The part to set down runs from the first line of the data below through the line with "pinky dip: (257, 366)", inclusive; write it exactly and leave out the pictures.
◇ ◇ ◇ ◇ ◇ ◇ ◇
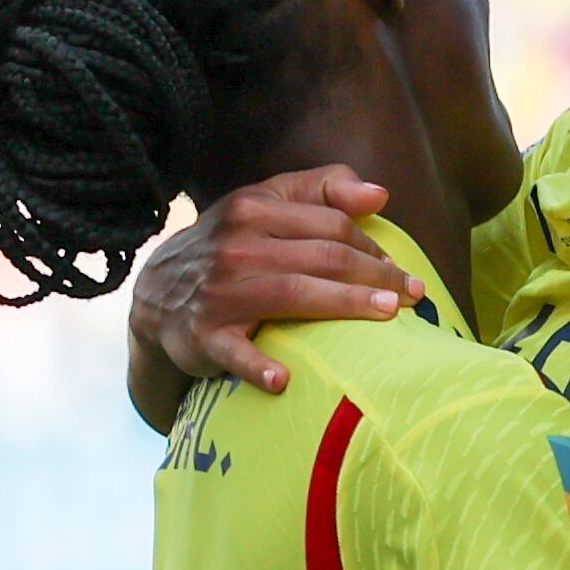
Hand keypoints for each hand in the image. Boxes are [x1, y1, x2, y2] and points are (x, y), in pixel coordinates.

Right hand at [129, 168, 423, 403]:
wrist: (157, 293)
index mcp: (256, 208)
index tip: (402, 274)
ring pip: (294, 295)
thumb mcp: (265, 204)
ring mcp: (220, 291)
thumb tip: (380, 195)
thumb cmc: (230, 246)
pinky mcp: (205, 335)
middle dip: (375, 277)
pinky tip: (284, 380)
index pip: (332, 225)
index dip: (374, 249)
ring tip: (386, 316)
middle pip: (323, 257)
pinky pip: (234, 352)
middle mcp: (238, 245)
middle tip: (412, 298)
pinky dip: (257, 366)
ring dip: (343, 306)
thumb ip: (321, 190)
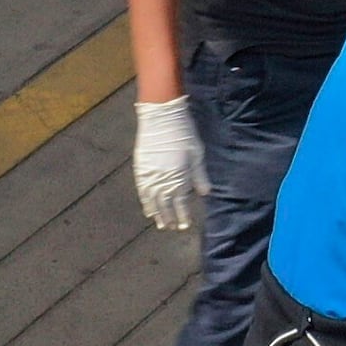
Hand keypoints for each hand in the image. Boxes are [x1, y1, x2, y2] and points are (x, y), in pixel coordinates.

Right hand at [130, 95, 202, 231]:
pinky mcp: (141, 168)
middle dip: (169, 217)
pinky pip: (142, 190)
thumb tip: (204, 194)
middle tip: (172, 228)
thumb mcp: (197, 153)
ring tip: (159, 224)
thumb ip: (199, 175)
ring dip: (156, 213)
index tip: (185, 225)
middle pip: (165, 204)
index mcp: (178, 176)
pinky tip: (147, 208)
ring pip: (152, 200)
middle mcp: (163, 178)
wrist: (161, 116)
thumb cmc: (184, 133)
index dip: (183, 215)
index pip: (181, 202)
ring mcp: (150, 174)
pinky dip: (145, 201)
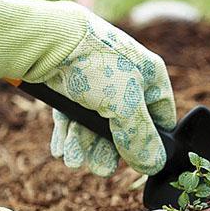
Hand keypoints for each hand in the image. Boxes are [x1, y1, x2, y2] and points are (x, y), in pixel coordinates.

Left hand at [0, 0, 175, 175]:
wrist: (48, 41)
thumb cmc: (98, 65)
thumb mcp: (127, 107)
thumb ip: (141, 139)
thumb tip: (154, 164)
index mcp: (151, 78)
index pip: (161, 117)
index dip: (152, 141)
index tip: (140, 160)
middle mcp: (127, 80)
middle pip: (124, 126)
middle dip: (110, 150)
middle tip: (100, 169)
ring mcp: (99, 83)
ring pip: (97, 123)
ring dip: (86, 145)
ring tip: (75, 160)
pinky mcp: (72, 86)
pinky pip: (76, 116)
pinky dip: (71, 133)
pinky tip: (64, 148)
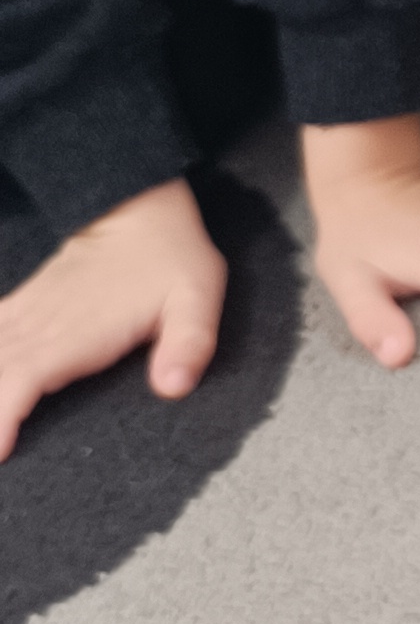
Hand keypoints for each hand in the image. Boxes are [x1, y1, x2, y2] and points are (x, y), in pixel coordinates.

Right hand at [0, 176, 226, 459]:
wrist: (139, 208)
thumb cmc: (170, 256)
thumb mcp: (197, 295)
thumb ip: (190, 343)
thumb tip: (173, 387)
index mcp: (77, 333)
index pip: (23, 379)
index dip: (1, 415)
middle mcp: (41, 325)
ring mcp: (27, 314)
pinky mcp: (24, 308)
◇ ◇ ◇ ◇ ◇ ◇ ◇
* _Answer for the task_
Hand keypoints for each hand in the image. Boxes are [x1, y1, x2, y2] and points are (x, y), in pixel coordinates.

Right hand at [129, 168, 423, 403]:
wrist: (157, 293)
index mcp: (256, 208)
index tip: (402, 274)
ring pip: (294, 295)
thumb mcp: (265, 204)
ring mcp: (220, 291)
thumb tip: (380, 195)
thumb cmc: (230, 246)
pinky mcp: (205, 335)
middle dip: (375, 277)
pinky tip: (284, 380)
index pip: (332, 225)
index dip: (374, 249)
ring tip: (386, 316)
middle pip: (323, 257)
pinky pip: (234, 352)
middle mcp: (238, 245)
middle tip: (412, 298)
pinky dip: (257, 366)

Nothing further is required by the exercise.